What the task requires: Pull every line that holds the word "maar" from the entries.

Records provided:
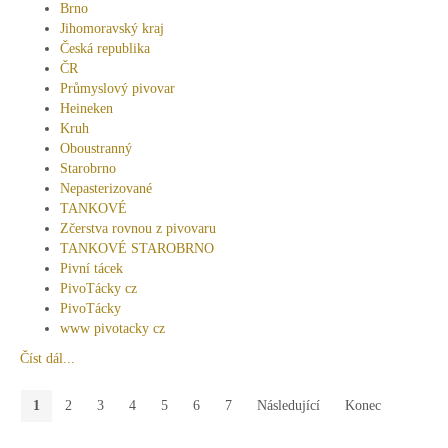
Brno
Jihomoravský kraj
Česká republika
ČR
Průmyslový pivovar
Heineken
Kruh
Oboustranný
Starobrno
Nepasterizované
TANKOVÉ
Zčerstva rovnou z pivovaru
TANKOVÉ STAROBRNO
Pivní tácek
PivoTácky cz
PivoTácky
www pivotacky cz
Číst dál...
1
2
3
4
5
6
7
Následující
Konec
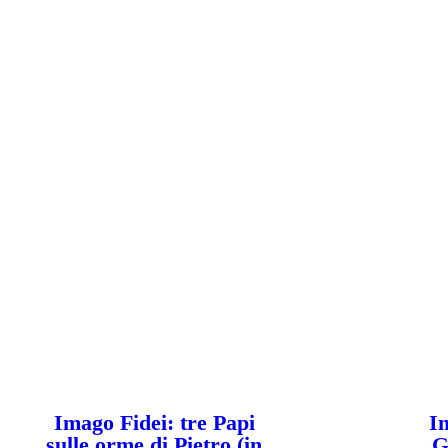
Imago Fidei: tre Papi
Im
sulle orme di Pietro (in
G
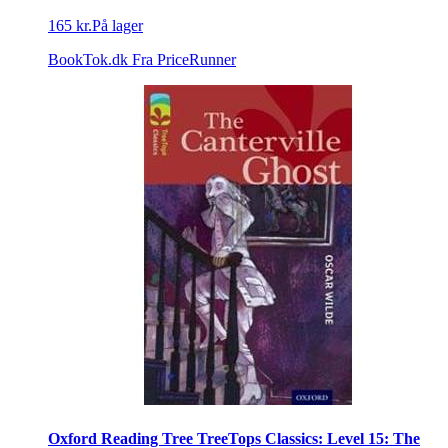
165 kr.
På lager
BookTok.dk
Fra PriceRunner
Oxford Reading Tree TreeTops Classics: Level 15: The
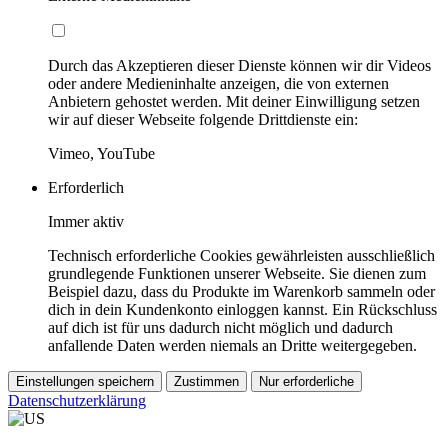
Durch das Akzeptieren dieser Dienste können wir dir Videos
oder andere Medieninhalte anzeigen, die von externen
Anbietern gehostet werden. Mit deiner Einwilligung setzen
wir auf dieser Webseite folgende Drittdienste ein:
Vimeo, YouTube
Erforderlich
Immer aktiv
Technisch erforderliche Cookies gewährleisten ausschließlich
grundlegende Funktionen unserer Webseite. Sie dienen zum
Beispiel dazu, dass du Produkte im Warenkorb sammeln oder
dich in dein Kundenkonto einloggen kannst. Ein Rückschluss
auf dich ist für uns dadurch nicht möglich und dadurch
anfallende Daten werden niemals an Dritte weitergegeben.
Einstellungen speichern
Zustimmen
Nur erforderliche
Datenschutzerklärung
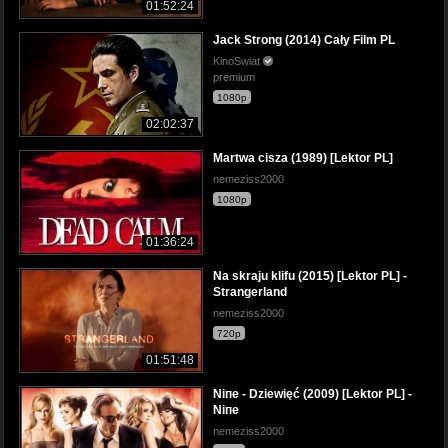
01:52:24
Jack Strong (2014) Cały Film PL
KinoSwiat
premium
1080p
02:02:37
Martwa cisza (1989) [Lektor PL]
nemeziss2000
1080p
01:36:24
Na skraju klifu (2015) [Lektor PL] -
Strangerland
nemeziss2000
720p
01:51:48
Niпe - Dziewięć (2009) [Lektor PL] -
Niпe
nemeziss2000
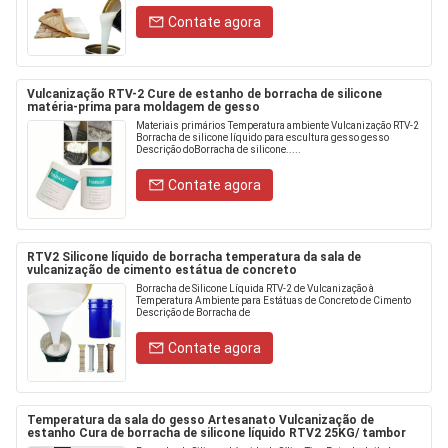
Contate agora
Vulcanização RTV-2 Cure de estanho de borracha de silicone
matéria-prima para moldagem de gesso
Materiais primários Temperatura ambiente Vulcanização RTV-2
Borracha de silicone líquido para escultura gesso gesso
Descrição doBorracha de silicone.....
Contate agora
RTV2 Silicone líquido de borracha temperatura da sala de
vulcanização de cimento estátua de concreto
Borracha de Silicone Líquida RTV-2 de Vulcanização à
Temperatura Ambiente para Estátuas de Concreto de Cimento
Descrição de Borracha de
Contate agora
Temperatura da sala do gesso Artesanato Vulcanização de
estanho Cura de borracha de silicone líquido RTV2 25KG/ tambor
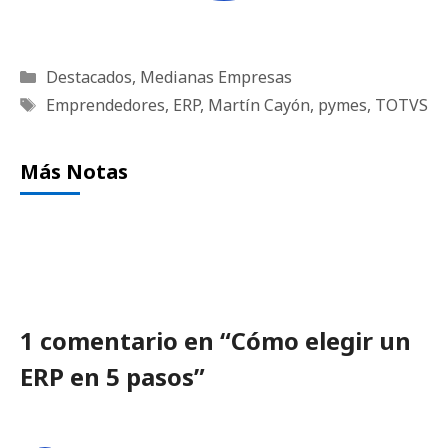
Categorías
Destacados
,
Medianas Empresas
Etiquetas
Emprendedores
,
ERP
,
Martín Cayón
,
pymes
,
TOTVS
Más Notas
1 comentario en “Cómo elegir un
ERP en 5 pasos”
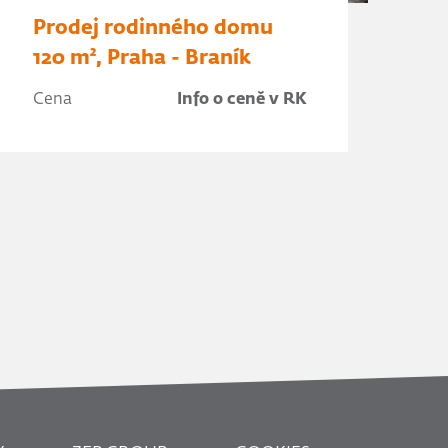
Prodej rodinného domu
120 m², Praha - Braník
Cena
Info o ceně v RK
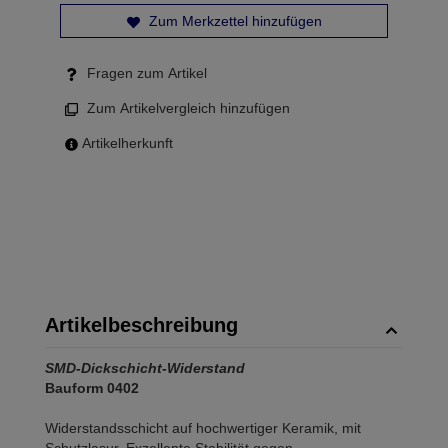
Zum Merkzettel hinzufügen
Fragen zum Artikel
Zum Artikelvergleich hinzufügen
Artikelherkunft
Artikelbeschreibung
SMD-Dickschicht-Widerstand
Bauform 0402
Widerstandsschicht auf hochwertiger Keramik, mit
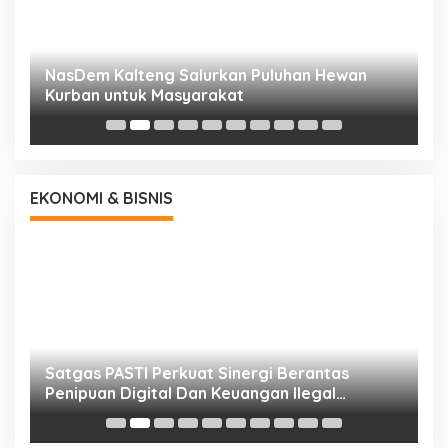
NasDem Kalteng Salurkan Puluhan Hewan
N
Kurban untuk Masyarakat
P
EKONOMI & BISNIS
h
Satgas PASTI Perkuat Sinergi Berantas
P
Penipuan Digital Dan Keuangan Ilegal
B
Nasional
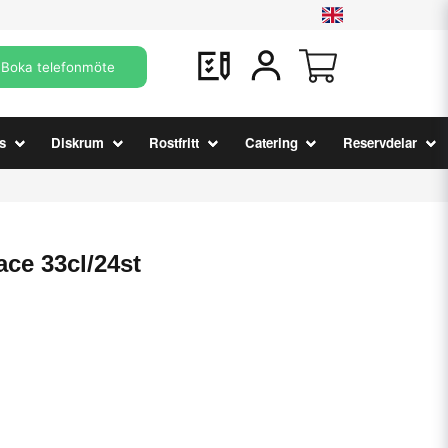
Boka telefonmöte
s
Diskrum
Rostfritt
Catering
Reservdelar
ce 33cl/24st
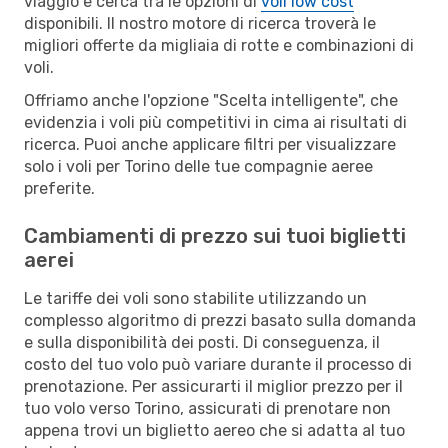
viaggio e cerca tra le opzioni di
voli low cost
disponibili. Il nostro motore di ricerca troverà le
migliori offerte da migliaia di rotte e combinazioni di
voli.
Offriamo anche l'opzione "Scelta intelligente", che
evidenzia i voli più competitivi in cima ai risultati di
ricerca. Puoi anche applicare filtri per visualizzare
solo i voli per Torino delle tue compagnie aeree
preferite.
Cambiamenti di prezzo sui tuoi biglietti
aerei
Le tariffe dei voli sono stabilite utilizzando un
complesso algoritmo di prezzi basato sulla domanda
e sulla disponibilità dei posti. Di conseguenza, il
costo del tuo volo può variare durante il processo di
prenotazione. Per assicurarti il miglior prezzo per il
tuo volo verso Torino, assicurati di prenotare non
appena trovi un biglietto aereo che si adatta al tuo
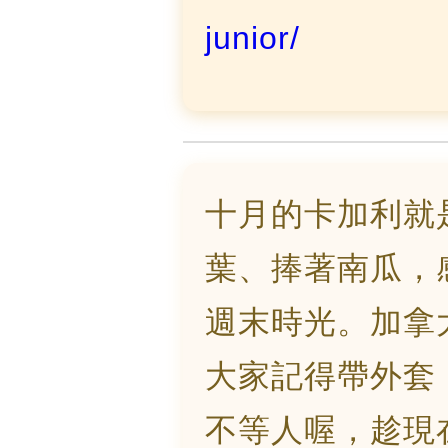
junior/
十月的卡加利就
葉、捧著南瓜，
週末時光。加拿大
大家記得帶外套
不等人喔，趁現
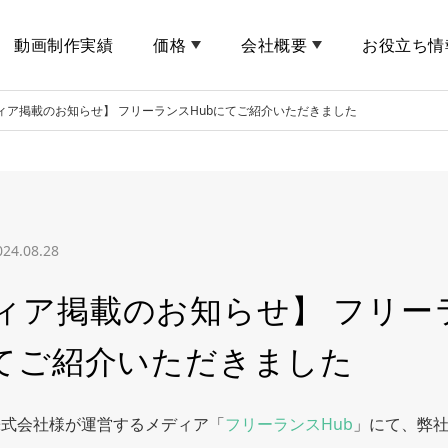
動画制作実績
価格
会社概要
お役立ち情
ィア掲載のお知らせ】 フリーランスHubにてご紹介いただきました
024.08.28
ィア掲載のお知らせ】 フリー
にてご紹介いただきました
株式会社様が運営するメディア「
フリーランスHub
」にて、弊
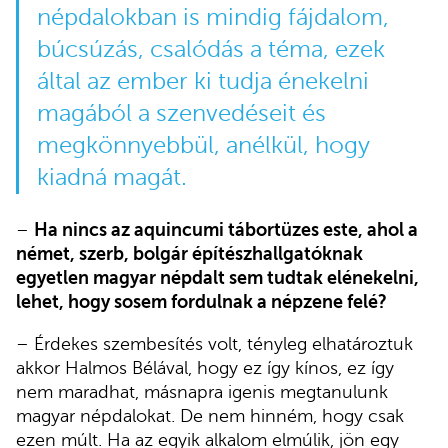
népdalokban is mindig fájdalom,
búcsúzás, csalódás a téma, ezek
által az ember ki tudja énekelni
magából a szenvedéseit és
megkönnyebbül, anélkül, hogy
kiadná magát.
–
Ha nincs az aquincumi tábortüzes este, ahol ​​a
német, szerb, bolgár építészhallgatóknak
egyetlen magyar népdalt sem tudtak elénekelni,
lehet, hogy sosem fordulnak a népzene felé?
– Érdekes szembesítés volt, tényleg elhatároztuk
akkor Halmos Bélával, hogy ez így kínos, ez így
nem maradhat, másnapra igenis megtanulunk
magyar népdalokat. De nem hinném, hogy csak
ezen múlt. Ha az egyik alkalom elmúlik, jön egy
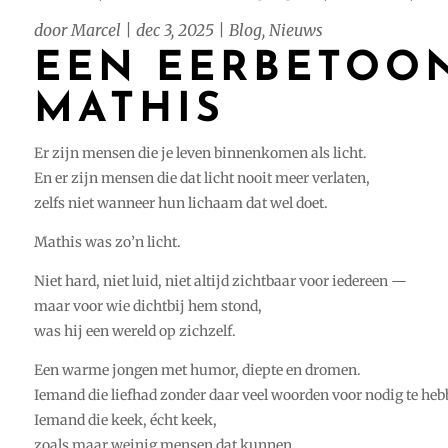
door
Marcel
|
dec 3, 2025
|
Blog
,
Nieuws
EEN EERBETOO
MATHIS
Er zijn mensen die je leven binnenkomen als licht.
En er zijn mensen die dat licht nooit meer verlaten,
zelfs niet wanneer hun lichaam dat wel doet.
Mathis was zo’n licht.
Niet hard, niet luid, niet altijd zichtbaar voor iedereen —
maar voor wie dichtbij hem stond,
was hij een wereld op zichzelf.
Een warme jongen met humor, diepte en dromen.
Iemand die liefhad zonder daar veel woorden voor nodig te heb
Iemand die keek, écht keek,
zoals maar weinig mensen dat kunnen.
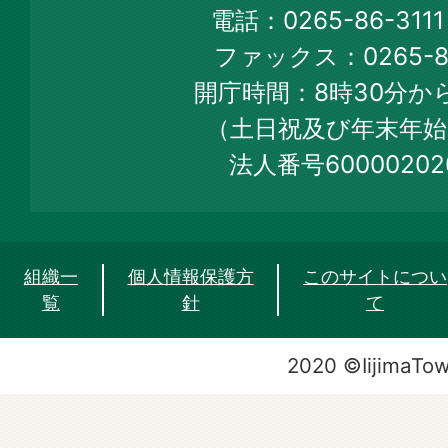
Town
電話：0265-86-31
Official
ファックス：0265-86
Web
開庁時間：8時30分から
Site
（土日祝及び年末年始
法人番号60000202
組織一
個人情報保護方
このサイトについ
覧
針
て
2020 ©IijimaTo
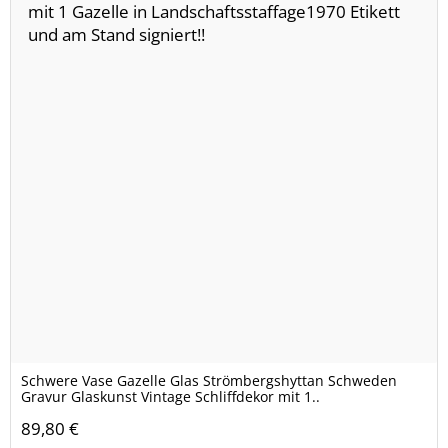
Schwere Vase Gazelle Glas Strömbergshyttan Schweden
Gravur Glaskunst Vintage Schliffdekor mit 1..
89,80 €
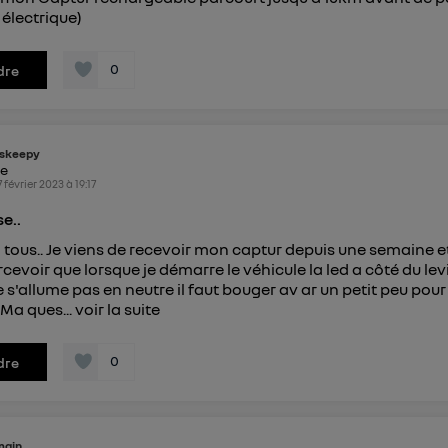
électrique)
0
dre
skeepy
ke
7 février 2023
à
19:17
e..
 tous.. Je viens de recevoir mon captur depuis une semaine et
cevoir que lorsque je démarre le véhicule la led a côté du lev
 s'allume pas en neutre il faut bouger av ar un petit peu pour 
 Ma ques...
voir la suite
0
dre
main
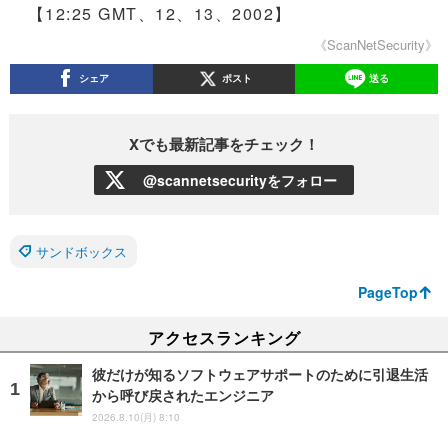
【12:25 GMT、12、13、2002】
《ScanNetSecurity》
シェア
ポスト
送る
Xでも最新記事をチェック！
@scannetsecurityをフォロー
サンドボックス
PageTop
アクセスランキング
彼だけが知るソフトウェアサポートのために引退生活
から呼び戻されたエンジニア
2026.8.10(月) 8:10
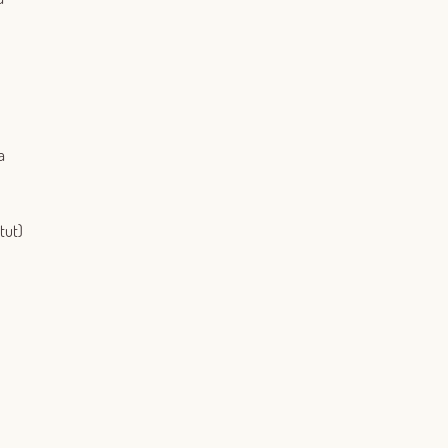
a
tut)
Iniciar sessió amb Google
Inicia sessió amb Facebook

Solution to this task:
maar voor wie dichtbij hem stond,
zoals maar weinig mensen dat kunnen.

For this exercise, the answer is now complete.